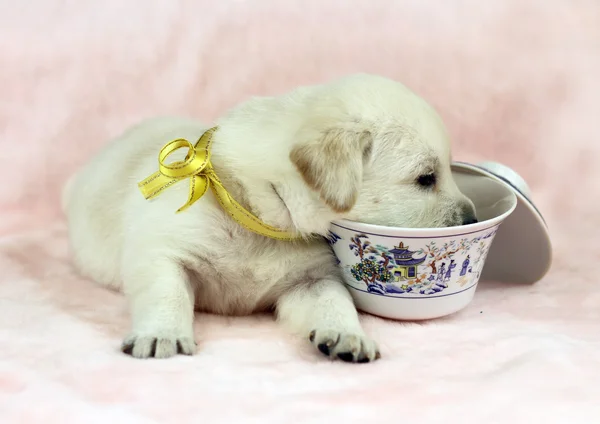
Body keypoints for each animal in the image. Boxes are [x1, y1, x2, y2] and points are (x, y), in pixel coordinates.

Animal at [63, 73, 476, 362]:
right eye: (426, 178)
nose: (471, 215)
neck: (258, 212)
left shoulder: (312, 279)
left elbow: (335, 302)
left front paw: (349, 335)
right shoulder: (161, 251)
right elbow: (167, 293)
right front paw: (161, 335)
...
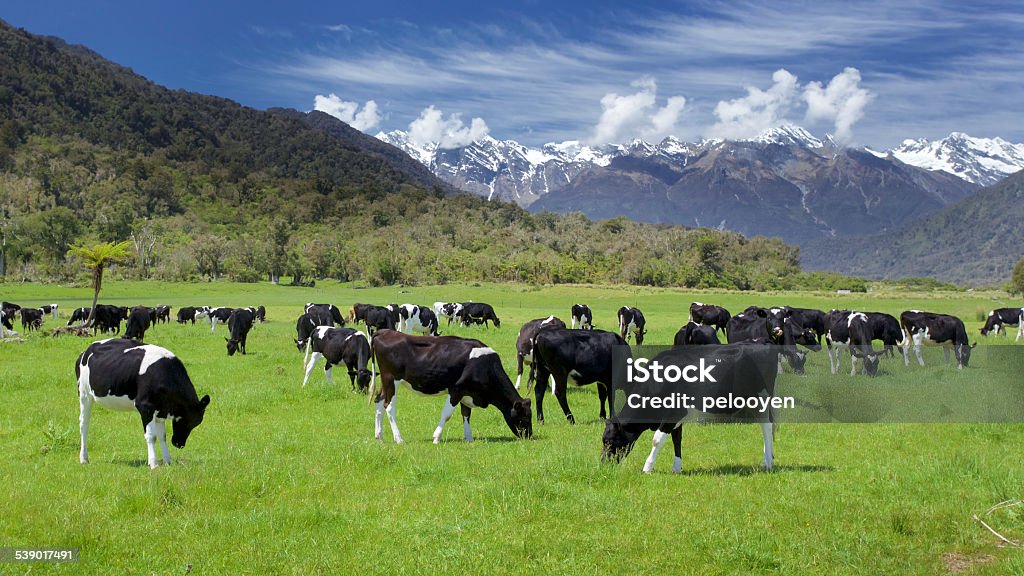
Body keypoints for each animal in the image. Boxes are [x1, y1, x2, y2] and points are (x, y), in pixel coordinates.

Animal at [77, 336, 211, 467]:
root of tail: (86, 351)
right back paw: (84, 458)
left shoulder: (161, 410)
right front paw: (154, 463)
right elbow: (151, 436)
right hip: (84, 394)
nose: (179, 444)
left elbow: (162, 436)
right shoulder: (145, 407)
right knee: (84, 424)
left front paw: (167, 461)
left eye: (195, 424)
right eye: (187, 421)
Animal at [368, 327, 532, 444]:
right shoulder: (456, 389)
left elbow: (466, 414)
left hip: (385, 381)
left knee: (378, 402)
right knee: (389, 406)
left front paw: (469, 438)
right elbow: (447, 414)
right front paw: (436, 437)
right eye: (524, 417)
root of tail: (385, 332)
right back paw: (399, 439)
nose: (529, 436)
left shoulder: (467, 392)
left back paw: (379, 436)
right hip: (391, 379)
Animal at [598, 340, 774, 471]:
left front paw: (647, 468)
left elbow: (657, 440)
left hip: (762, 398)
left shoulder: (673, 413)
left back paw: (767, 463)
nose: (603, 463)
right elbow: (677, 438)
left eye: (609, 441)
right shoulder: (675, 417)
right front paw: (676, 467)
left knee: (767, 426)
...
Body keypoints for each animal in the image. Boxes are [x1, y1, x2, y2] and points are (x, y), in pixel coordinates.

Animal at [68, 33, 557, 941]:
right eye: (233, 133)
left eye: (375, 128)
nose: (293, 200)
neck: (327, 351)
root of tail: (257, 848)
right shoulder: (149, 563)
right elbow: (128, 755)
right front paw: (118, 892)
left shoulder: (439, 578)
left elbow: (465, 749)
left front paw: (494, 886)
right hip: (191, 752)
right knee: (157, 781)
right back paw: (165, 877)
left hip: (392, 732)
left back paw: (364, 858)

== WHAT IS NEEDED ==
Set down, unchanged, only those lines above that fall between the line with "left shoulder: (439, 578)" and the line with "left back paw: (364, 858)", the two end lines included.

== TASK RESULT ==
left shoulder: (439, 578)
left elbow: (465, 749)
left front paw: (494, 886)
right hip: (191, 752)
right knee: (157, 781)
right back paw: (165, 877)
left hip: (392, 732)
left back paw: (364, 858)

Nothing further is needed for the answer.